Quantos “meninos de letras” – quase ou totalmente desconhecidos! – são, ainda, tutelados e empossados por vínculos de parentesco? De reduto, de espaço sadio ao gozo das letras, as academias, assim, transmutam-se em verdadeiros feudos regidos por homens cordiais que hipertrofiam a esfera privada em detrimento da pública, para aqui lembrar a lúcida análise de Sérgio Buarque de Holanda acerca desse jeito malandro e tão brasileiro de ser.

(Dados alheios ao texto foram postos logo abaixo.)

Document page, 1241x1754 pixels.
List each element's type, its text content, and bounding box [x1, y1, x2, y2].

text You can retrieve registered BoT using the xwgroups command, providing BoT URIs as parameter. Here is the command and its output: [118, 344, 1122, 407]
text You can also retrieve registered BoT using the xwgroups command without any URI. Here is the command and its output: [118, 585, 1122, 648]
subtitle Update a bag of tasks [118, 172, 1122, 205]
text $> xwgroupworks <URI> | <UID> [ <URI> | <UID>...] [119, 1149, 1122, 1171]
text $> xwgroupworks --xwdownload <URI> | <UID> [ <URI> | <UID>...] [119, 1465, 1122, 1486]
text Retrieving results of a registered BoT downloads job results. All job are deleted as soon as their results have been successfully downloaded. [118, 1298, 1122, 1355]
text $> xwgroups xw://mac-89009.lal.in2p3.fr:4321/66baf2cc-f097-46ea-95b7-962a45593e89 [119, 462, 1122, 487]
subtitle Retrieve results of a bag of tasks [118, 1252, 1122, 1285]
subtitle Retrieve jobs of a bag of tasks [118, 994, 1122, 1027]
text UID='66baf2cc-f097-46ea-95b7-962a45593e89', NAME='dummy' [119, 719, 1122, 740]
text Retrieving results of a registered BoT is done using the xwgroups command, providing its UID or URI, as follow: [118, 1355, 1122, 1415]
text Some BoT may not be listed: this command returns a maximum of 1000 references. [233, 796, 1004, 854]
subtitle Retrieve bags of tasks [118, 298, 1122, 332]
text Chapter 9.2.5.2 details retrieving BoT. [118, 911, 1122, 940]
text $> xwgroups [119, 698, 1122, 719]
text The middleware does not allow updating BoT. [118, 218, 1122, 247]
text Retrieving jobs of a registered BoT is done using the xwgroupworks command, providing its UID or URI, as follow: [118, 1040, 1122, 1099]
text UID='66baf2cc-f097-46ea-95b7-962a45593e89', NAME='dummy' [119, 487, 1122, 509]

É por razões congêneres que a vigência-instituição1 no Brasil, fortemente representada pela ABL, aos poucos tem mudado o seu centro de gravidade para as academias científicas, onde residem pesquisadores, estudiosos e mesmo escritores, cujas forças intelectivas muito têm contribuído para a literatura brasileira.

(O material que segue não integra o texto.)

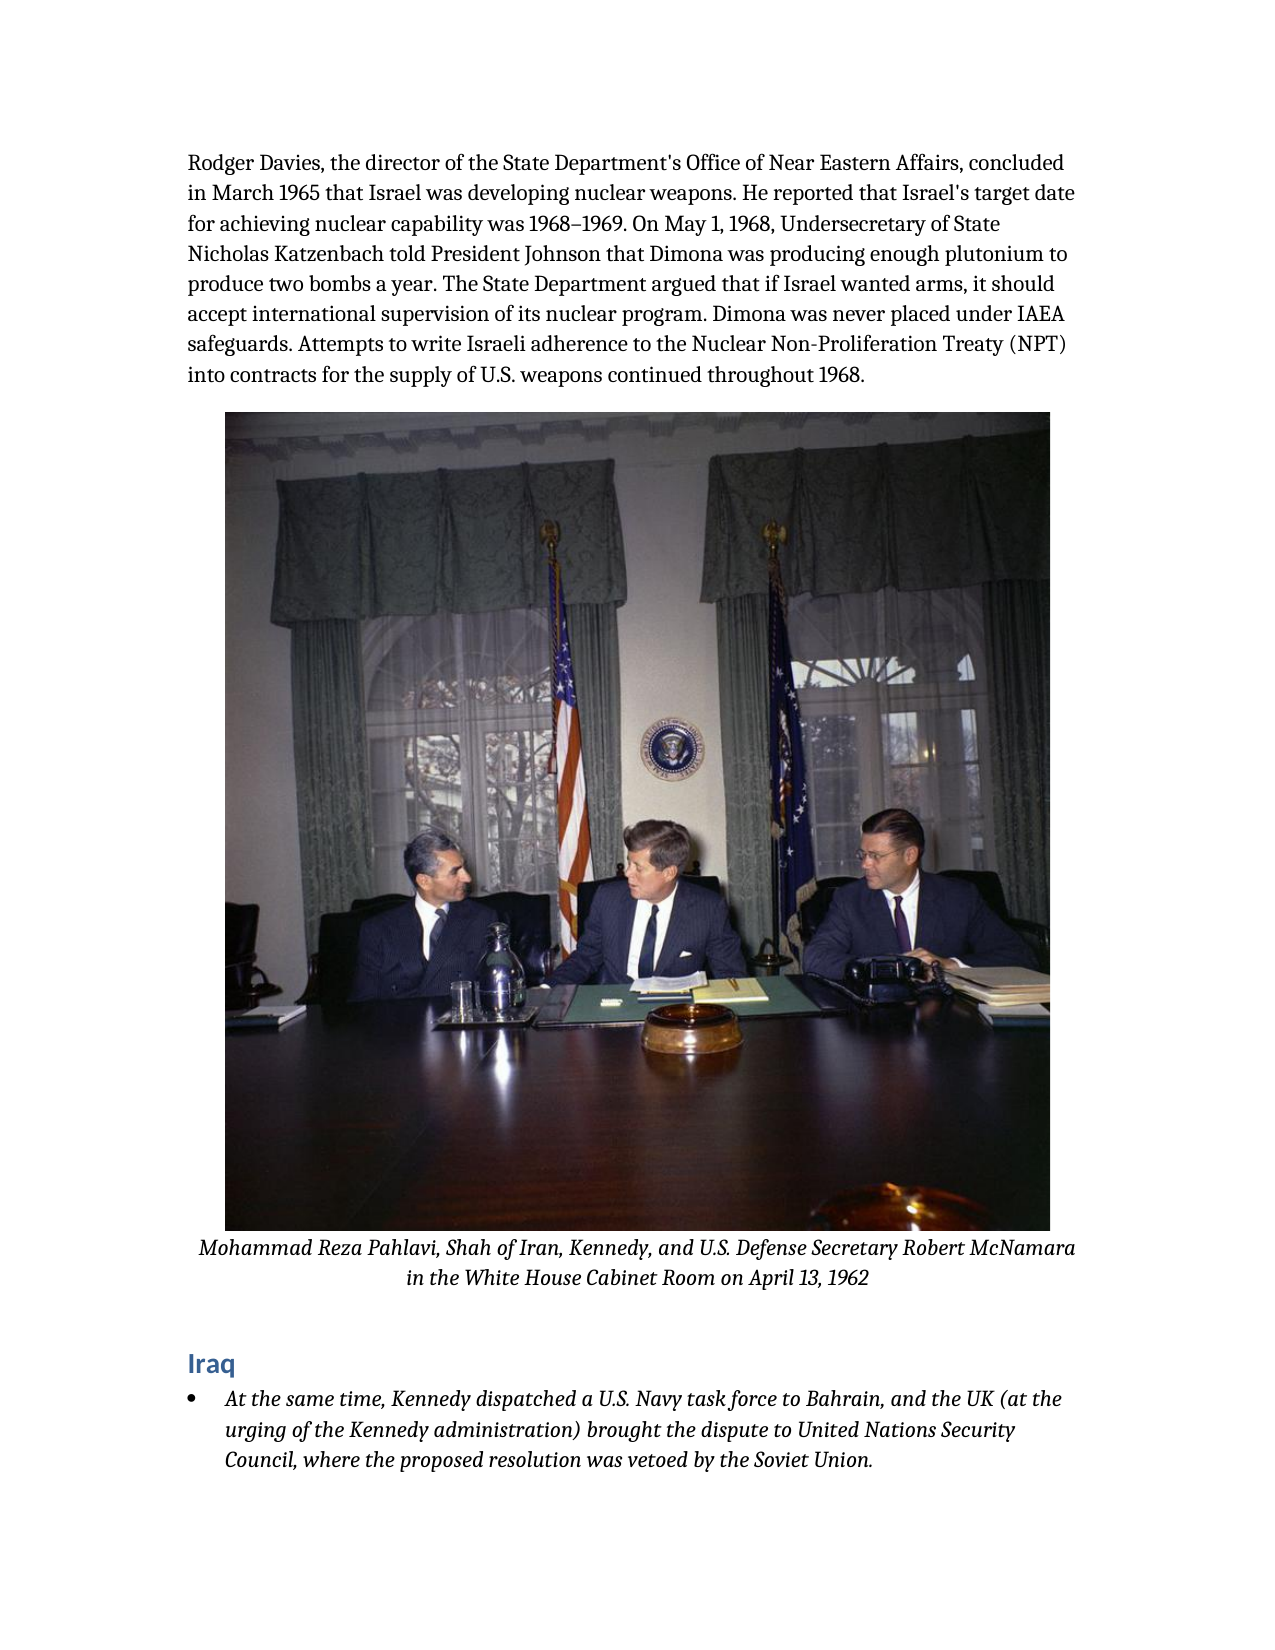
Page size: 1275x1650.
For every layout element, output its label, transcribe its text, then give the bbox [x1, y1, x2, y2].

text Mohammad Reza Pahlavi, Shah of Iran, Kennedy, and U.S. Defense Secretary Robert McNamara in the White House Cabinet Room on April 13, 1962 [187, 412, 1087, 1291]
text Rodger Davies, the director of the State Department's Office of Near Eastern Affairs, concluded in March 1965 that Israel was developing nuclear weapons. He reported that Israel's target date for achieving nuclear capability was 1968–1969. On May 1, 1968, Undersecretary of State Nicholas Katzenbach told President Johnson that Dimona was producing enough plutonium to produce two bombs a year. The State Department argued that if Israel wanted arms, it should accept international supervision of its nuclear program. Dimona was never placed under IAEA safeguards. Attempts to write Israeli adherence to the Nuclear Non-Proliferation Treaty (NPT) into contracts for the supply of U.S. weapons continued throughout 1968. [187, 150, 1087, 388]
picture [225, 412, 1050, 1231]
list At the same time, Kennedy dispatched a U.S. Navy task force to Bahrain, and the UK (at the urging of the Kennedy administration) brought the dispute to United Nations Security Council, where the proposed resolution was vetoed by the Soviet Union. [187, 1386, 1087, 1473]
subtitle Iraq [187, 1345, 1087, 1381]
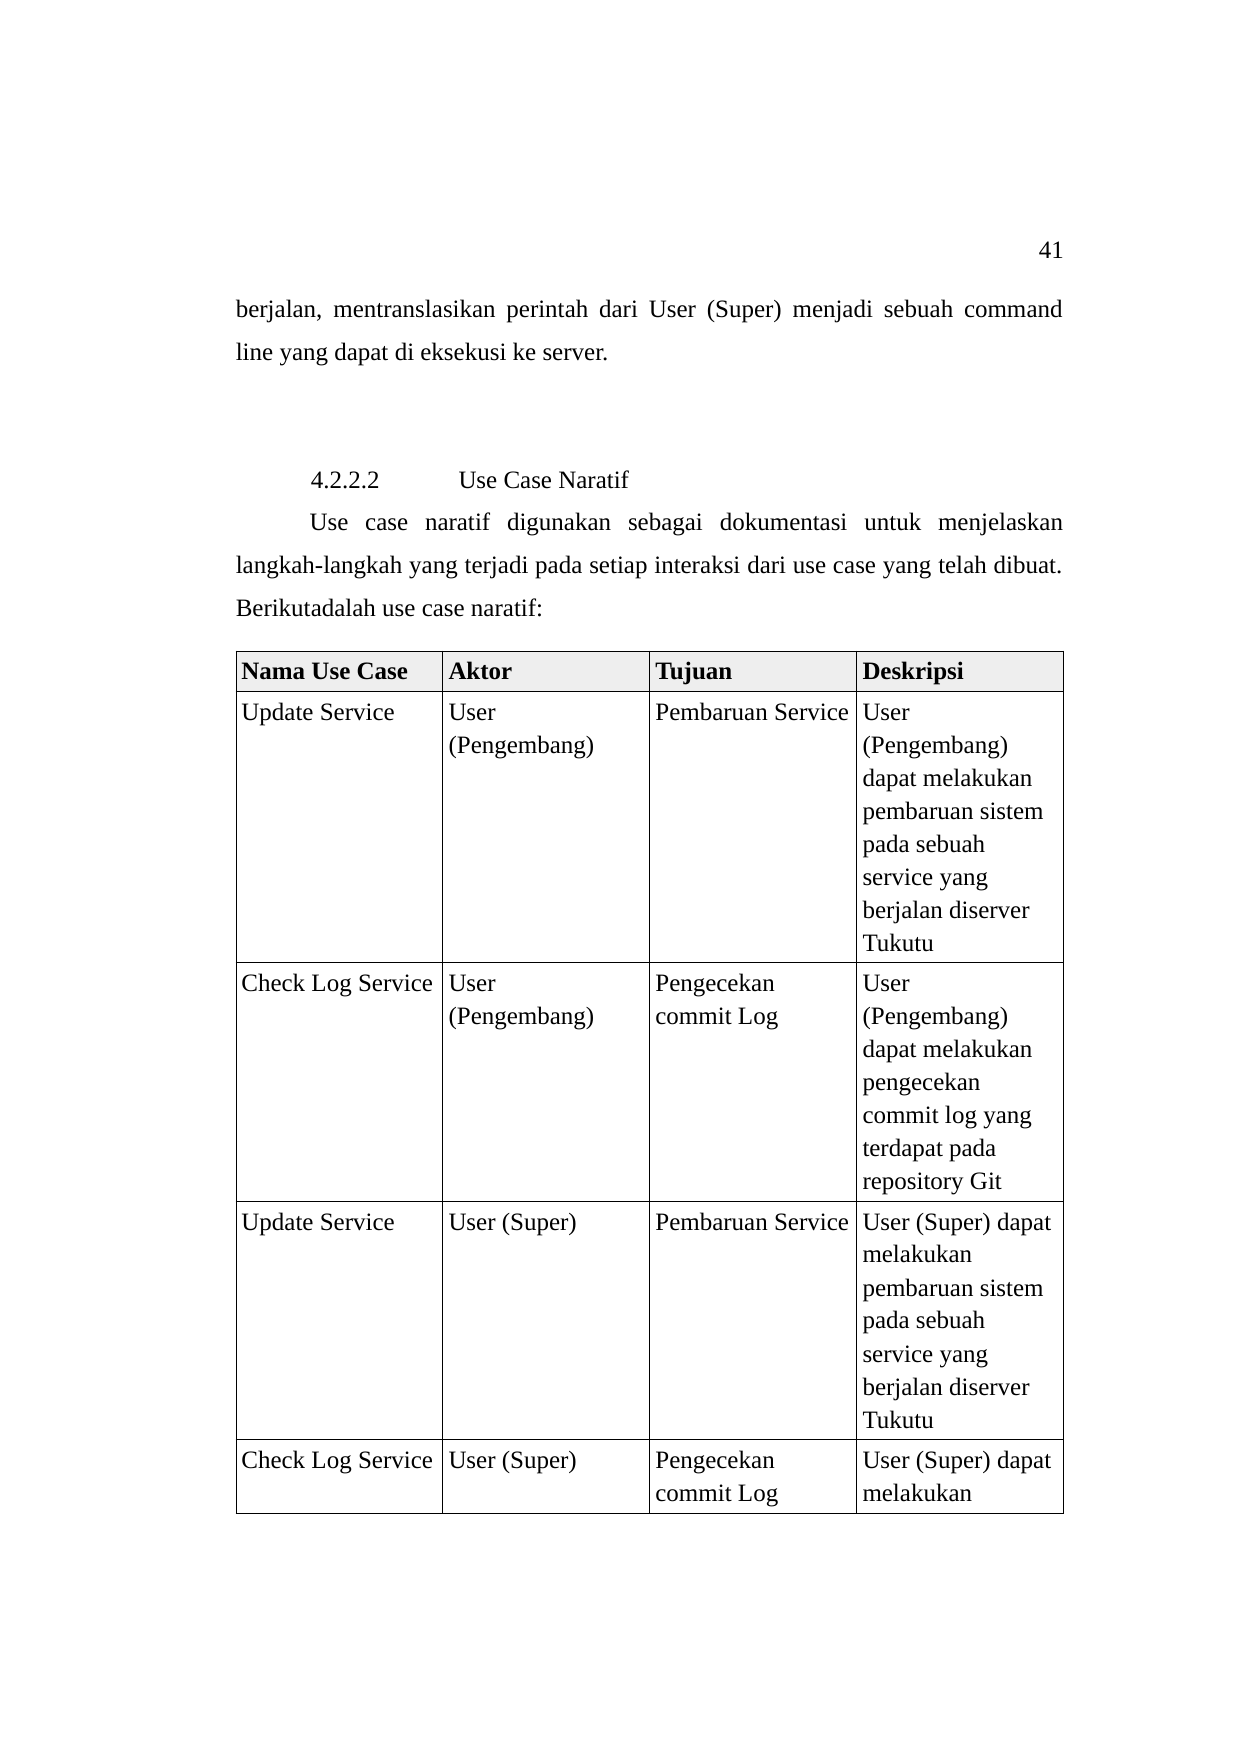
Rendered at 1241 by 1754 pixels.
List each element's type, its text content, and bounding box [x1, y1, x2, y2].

table_cell User (Pengembang) dapat melakukan pengecekan commit log yang terdapat pada repository Git [857, 963, 1063, 1201]
table_cell Check Log Service [237, 963, 442, 1201]
table_cell User (Super) [443, 1440, 649, 1512]
table_cell Pengecekan commit Log [650, 1440, 856, 1512]
table_cell User (Super) dapat melakukan [857, 1440, 1063, 1512]
text Use case naratif digunakan sebagai dokumentasi untuk menjelaskan langkah-langkah yang terjadi pada setiap interaksi dari use case yang telah dibuat. Berikutadalah use case naratif: [236, 507, 1063, 622]
table_cell User (Pengembang) [443, 963, 649, 1201]
subtitle Use Case Naratif [311, 465, 1063, 494]
text berjalan, mentranslasikan perintah dari User (Super) menjadi sebuah command line yang dapat di eksekusi ke server. [236, 294, 1063, 366]
table_header Aktor [443, 652, 649, 691]
table_cell User (Super) dapat melakukan pembaruan sistem pada sebuah service yang berjalan diserver Tukutu [857, 1202, 1063, 1439]
table_header Deskripsi [857, 652, 1063, 691]
table_cell Pembaruan Service [650, 1202, 856, 1439]
table_cell User (Pengembang) [443, 692, 649, 962]
table_cell Pembaruan Service [650, 692, 856, 962]
table_cell Update Service [237, 692, 442, 962]
table_cell User (Super) [443, 1202, 649, 1439]
table_cell User (Pengembang) dapat melakukan pembaruan sistem pada sebuah service yang berjalan diserver Tukutu [857, 692, 1063, 962]
table_cell Pengecekan commit Log [650, 963, 856, 1201]
table_cell Check Log Service [237, 1440, 442, 1512]
table_header Nama Use Case [237, 652, 442, 691]
table_cell Update Service [237, 1202, 442, 1439]
table_header Tujuan [650, 652, 856, 691]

Aliás, a Academia Brasileira de Letras, há alguns anos, sabendo da importância de sua coirmã, tem se aproximado das principais universidades do Brasil, a começar as do Rio de Janeiro, e patrocinado ciclos de conferências em sua sede, um exemplo, sem dúvida, a ser seguido pelas demais, porque no seio científico é que residem, hoje, as verdadeiras pesquisas, os mais inusitados estudos e as fortuitas contribuições ao campo.

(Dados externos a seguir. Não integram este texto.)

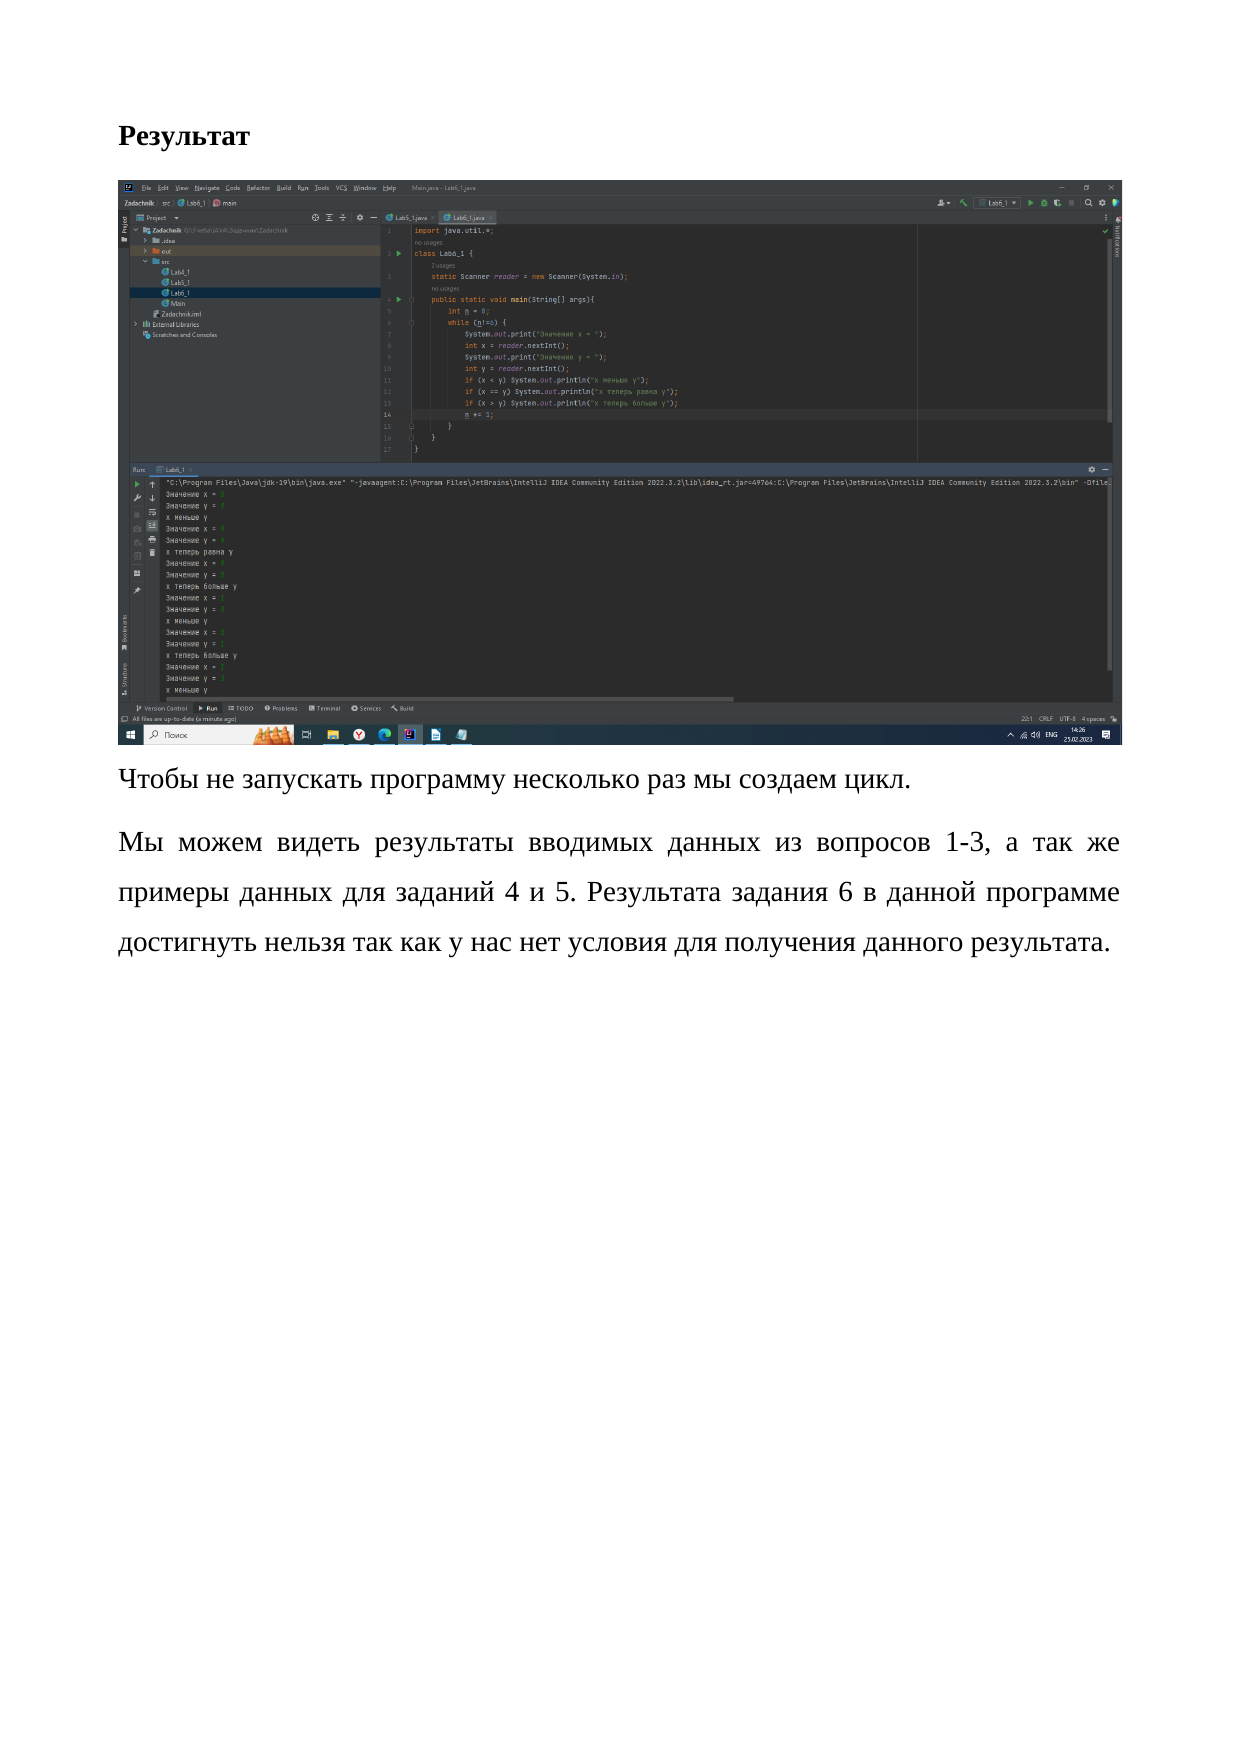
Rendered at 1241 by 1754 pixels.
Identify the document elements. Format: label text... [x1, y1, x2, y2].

Pádua Marques, portanto, é uma injeção de ânimo para quem hoje assiste com certa desconfiança aos sodalícios de letras do país. Sem dúvidas o seu voto, em nome da literatura, como os de outros merecidos nomes que lá residem e fazem valer suas eleições, vale mais para a estrutura social das letras do que quaisquer outras vozes que reverberam uma existência amorfa e improdutiva.

Sua voz, reforço, é a voz de um romancista com histórias que localizam Parnaíba, sua terra, como espaço de excelência. Eis, por isso, a grande contribuição de Pádua Marques para as letras de Parnaíba: como escritor ajuda a formar o capital simbólico da cidade, assim também fizera século passado Assis Brasil, criando sobre e para ela histórias, mitos, universos e toda uma poesia, como os romancistas franceses de antanho acerca de Paris, a exemplo de Balzac, que dedicou uma vida a cantar e a louvar aquela que não tardou a ser considerada a própria República Mundial das Letras.

Vida longa ao imortal!

Daniel C. B. Ciarlini

1 Tomo emprestada aqui esta expressão tão cara a Luís Antonio Machado Neto, em sua referenciada pesquisa Estrutura social da república das letras (1973).